-
Notifications
You must be signed in to change notification settings - Fork 10
New issue
Have a question about this project? Sign up for a free GitHub account to open an issue and contact its maintainers and the community.
By clicking “Sign up for GitHub”, you agree to our terms of service and privacy statement. We’ll occasionally send you account related emails.
Already on GitHub? Sign in to your account
Retry on etcd too many requests error #132
Conversation
# tl;dr A fix for a rare error: ``` Error: finalizing Caused by: 0: commiting etcd cache to actual etcd 1: grpc request error: status: Unknown, message: "etcdserver: too many requests", details: [], metadata: MetadataMap { headers: {"content-type": "application/grpc"} } ``` # Background When committing our in-memory etcd representation to actual etcd, we send all delete requests concurrently (we have many). # Issue Sometimes this leads to us receiving an error from etcd which says "etcdserver: too many requests". Recert treated this error as a hard error and as a result it exits. # Solution Compare the error string to this exact phrasing (as there doesn't seem to be a more robust error code we can check, the code just says `Unknown`), and if we encounter it, just repeat the request again. Eventually hopefully all requests should go through.

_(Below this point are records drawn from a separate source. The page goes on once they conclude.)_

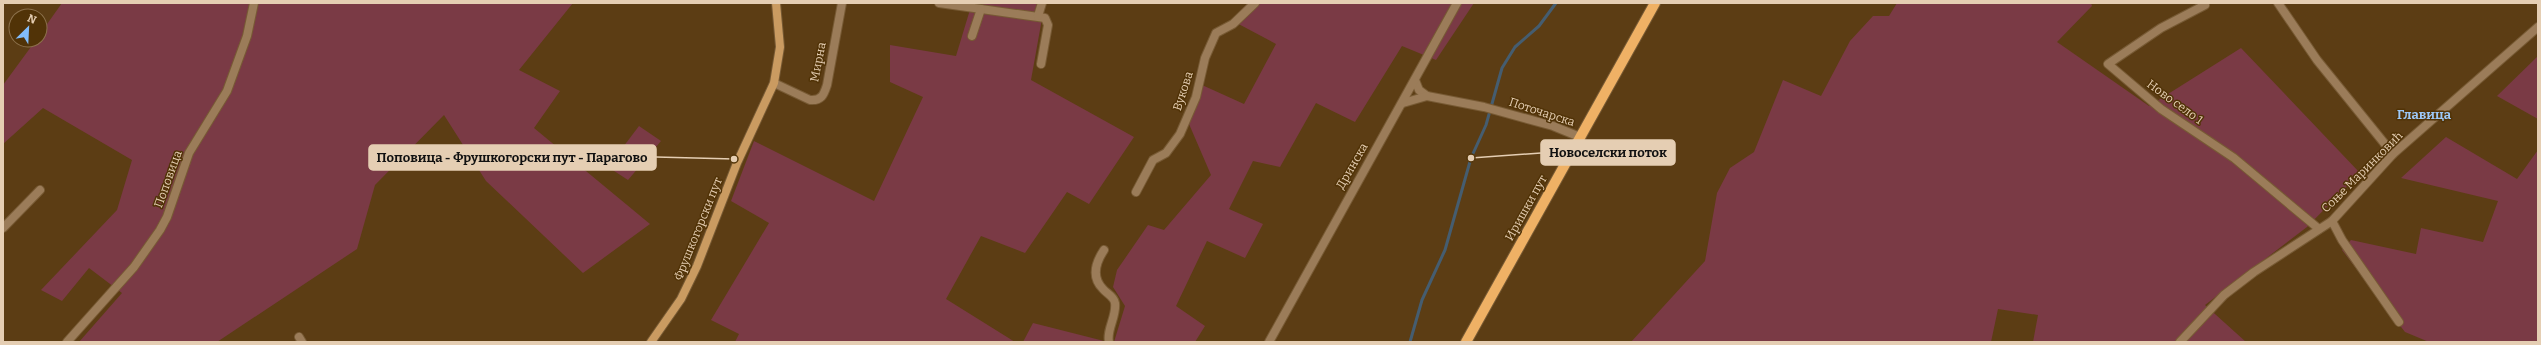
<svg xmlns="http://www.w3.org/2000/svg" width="2541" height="345" viewBox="0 0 2541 345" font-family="Bitter,serif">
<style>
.green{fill:#7a3a45}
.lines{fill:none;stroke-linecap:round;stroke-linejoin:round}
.stream{stroke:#455d70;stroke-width:3}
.street-casing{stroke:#775a34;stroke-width:10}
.secondary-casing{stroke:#775a34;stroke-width:10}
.primary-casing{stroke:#775a34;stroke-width:12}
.street{stroke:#9b7c59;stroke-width:8}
.secondary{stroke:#ca9b61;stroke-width:8}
.primary{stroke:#efb165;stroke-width:10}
.labels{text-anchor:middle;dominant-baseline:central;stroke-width:3;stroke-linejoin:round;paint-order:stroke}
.street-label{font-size:12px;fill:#e5ceb3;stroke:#513307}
.neighbourhood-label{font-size:13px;font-weight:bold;fill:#9dc8f7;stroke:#513307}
.leader{fill:none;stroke:#e5ceb3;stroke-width:1.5}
.callout-dot{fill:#e5ceb3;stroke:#513307;stroke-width:1.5}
.callout{fill:#e5ceb3;stroke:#e5ceb3;stroke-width:1.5}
.callout-label{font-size:13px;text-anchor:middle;font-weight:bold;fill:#111}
</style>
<rect width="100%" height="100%" fill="#5c3d14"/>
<g class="green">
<path d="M 62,3 L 573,3 L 519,70 L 560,91 L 534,128 L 650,224 L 583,273 L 486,181 L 444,115 L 375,185 L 357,249 L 217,342 L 79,342 L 122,293 L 89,268 L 62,301 L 41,290 L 117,210 L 132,160 L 43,108 L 3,144 L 3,85 L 36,40 L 40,40 L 40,34 Z"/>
<path d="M 972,3 L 1037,3 L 1034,13 L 1043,13 L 1031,80 L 1134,137 L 1089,204 L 1067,192 L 1025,253 L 981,236 L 946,299 L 1015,342 L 735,342 L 739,334 L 711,320 L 769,223 L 731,201 L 754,141 L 874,201 L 923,97 L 890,82 L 890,45 L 956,56 Z"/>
<path d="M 1248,3 L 1474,3 L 1436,60 L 1402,46 L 1355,122 L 1316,103 L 1280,167 L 1253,161 L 1229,209 L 1263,224 L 1245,258 L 1207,241 L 1176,306 L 1205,326 L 1195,342 L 1114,342 L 1125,306 L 1113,287 L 1117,270 L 1148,225 L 1164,230 L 1211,175 L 1189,124 L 1202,85 L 1244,104 L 1276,44 L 1231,20 Z"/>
<path d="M 1897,3 L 2091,3 L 2092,6 L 2057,42 L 2149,106 L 2241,48 L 2360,173 L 2307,227 L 2205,305 L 2246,342 L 2033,342 L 2038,315 L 1998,309 L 1991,342 L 1631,342 L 1705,261 L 1717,193 L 1730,168 L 1754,152 L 1783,80 L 1821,96 L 1850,41 L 1873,16 L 1889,16 Z"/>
<path d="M 2538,56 L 2538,119 L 2497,96 Z"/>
<path d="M 639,126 L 661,141 L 628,180 L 608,167 Z"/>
<path d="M 2446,137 L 2517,179 L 2538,150 L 2538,342 L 2429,342 L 2405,332 L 2342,250 L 2351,240 L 2416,254 L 2421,228 L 2483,242 L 2498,201 L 2401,178 Z"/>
<path d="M 1033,323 L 1108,342 L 1023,342 Z"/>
</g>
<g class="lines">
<path class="stream" d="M 1410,342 L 1422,300 L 1445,250 L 1471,158 L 1486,125 L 1502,68 L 1515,47 L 1539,26 L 1556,3"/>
<g class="street-casing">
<g id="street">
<path d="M 939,3 L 1045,18 L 1048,25 L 1041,64"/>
<path d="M 2278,3 L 2317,60 L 2393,154"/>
<path d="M 2205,5 L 2161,28 L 2108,64 L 2161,109 L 2234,158 L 2319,229"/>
<path d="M 1038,16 L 1042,3"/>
<path d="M 972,36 L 981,9"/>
<path d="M 1415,80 L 1419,90 L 1427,96 L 1484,107 L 1553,126 L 1580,137"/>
<path d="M 774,83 L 810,100 C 822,101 824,94 827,85 L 842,3"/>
<path d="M 1403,103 L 1427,96"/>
<path d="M 1136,192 L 1153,160 L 1166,153 L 1180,134 L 1196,97 L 1205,58 L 1216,33 L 1233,24 L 1255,3"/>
<path d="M 2332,221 L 2342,240 L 2399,322"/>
<path d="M 3,228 L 40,190"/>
<path d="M 1104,250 C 1096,262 1091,277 1103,289 C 1107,294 1114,296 1115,303 C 1117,316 1106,330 1109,342"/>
<path d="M 299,337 L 302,342"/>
<path d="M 67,342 L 134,267 L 160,230 L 167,217 L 189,153 L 227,91 L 247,36 L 254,3"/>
<path d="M 1269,342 C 1332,229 1395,116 1457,3"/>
<path d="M 2180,342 L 2224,295 L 2254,272 L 2332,221 L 2393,154 L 2538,27"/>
</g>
</g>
<g class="secondary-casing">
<path id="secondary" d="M 651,342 L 681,299 L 697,266 L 737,163 L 774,83 L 780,47 L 776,3"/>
</g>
<g class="primary-casing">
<path id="primary" d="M 1466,342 L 1655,3"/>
</g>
<use href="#street" class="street"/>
<use href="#secondary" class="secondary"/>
<use href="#primary" class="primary"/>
</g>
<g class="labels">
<g class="street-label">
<text transform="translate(818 62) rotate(-79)">Мирна</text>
<text transform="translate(1183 91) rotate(-72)">Вукова</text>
<text transform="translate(2175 102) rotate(36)">Ново село 1</text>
<text transform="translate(1542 112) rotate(18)">Поточарска</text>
<text transform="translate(1352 166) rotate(-60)">Дринска</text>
<text transform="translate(2362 172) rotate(-45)">Соње Маринковић</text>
<text transform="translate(168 179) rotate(-70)">Поповица</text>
<text transform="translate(1526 208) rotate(-61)">Иришки пут</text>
<text transform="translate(698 229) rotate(-68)">Фрушкогорски пут</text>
</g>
<g class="neighbourhood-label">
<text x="2424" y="114">Главица</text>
</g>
</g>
<path class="leader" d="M1471 158L1541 153M734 159L656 157"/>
<g class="callout-dot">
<circle cx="1471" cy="158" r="4"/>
<circle cx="734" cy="159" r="4"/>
</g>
<g class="callout">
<rect x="1541" y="140" width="134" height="25" rx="4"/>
<rect x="369" y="145" width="287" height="25" rx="4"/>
</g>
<g class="callout-label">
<text x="1608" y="157">Новоселски поток</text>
<text x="512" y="162">Поповица - Фрушкогорски пут - Парагово</text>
</g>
<rect width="2541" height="345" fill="none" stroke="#e5ceb3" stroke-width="8"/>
<g transform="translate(28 28) rotate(24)"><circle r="19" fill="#513307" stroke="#8c714c"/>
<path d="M0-3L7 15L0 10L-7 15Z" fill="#82bcfa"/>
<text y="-6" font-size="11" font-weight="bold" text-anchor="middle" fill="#e5ceb3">N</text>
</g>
</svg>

[APPROVALNOTIFIER] This PR is APPROVED This pull-request has been approved by: omertuc The full list of commands accepted by this bot can be found here. The pull request process is described here
Needs approval from an approver in each of these files:
Approvers can indicate their approval by writing |
/retest |
1 similar comment
/retest |
/test baremetalds-sno-recert-cluster-rename |
/lgtm |
/retest |
2 similar comments
/retest |
/retest |
I'm starting to think it's actually broken |
/retest |
Checking clean CI in #134 |
/retest |
2 similar comments
/retest |
/retest |
/test baremetalds-sno-recert-cluster-rename |
/lgtm |
/hold not sure if works |
/retest |
/test e2e-aws-ovn-single-node-recert-serial |
1 similar comment
/test e2e-aws-ovn-single-node-recert-serial |
/unhold |
/test e2e-aws-ovn-single-node-recert-serial |
/override ci/prow/e2e-aws-ovn-single-node-recert-parallel |
@mresvanis: Overrode contexts on behalf of mresvanis: ci/prow/e2e-aws-ovn-single-node-recert-parallel In response to this:
Instructions for interacting with me using PR comments are available here. If you have questions or suggestions related to my behavior, please file an issue against the kubernetes-sigs/prow repository. |
3b58208
into
rh-ecosystem-edge:main
Solves MGMT-17651
tl;dr
A fix for a rare error:
Background
When committing our in-memory etcd representation to actual etcd, we send all delete requests concurrently (we have many).
Issue
Sometimes this leads to us receiving an error from etcd which says "etcdserver: too many requests". Recert treated this error as a hard error and as a result it exits.
Solution
Compare the error string to this exact phrasing (as there doesn't seem to be a more robust error code we can check, the code just says
Unknown
), and if we encounter it, just repeat the request again. Eventually hopefully all requests should go through.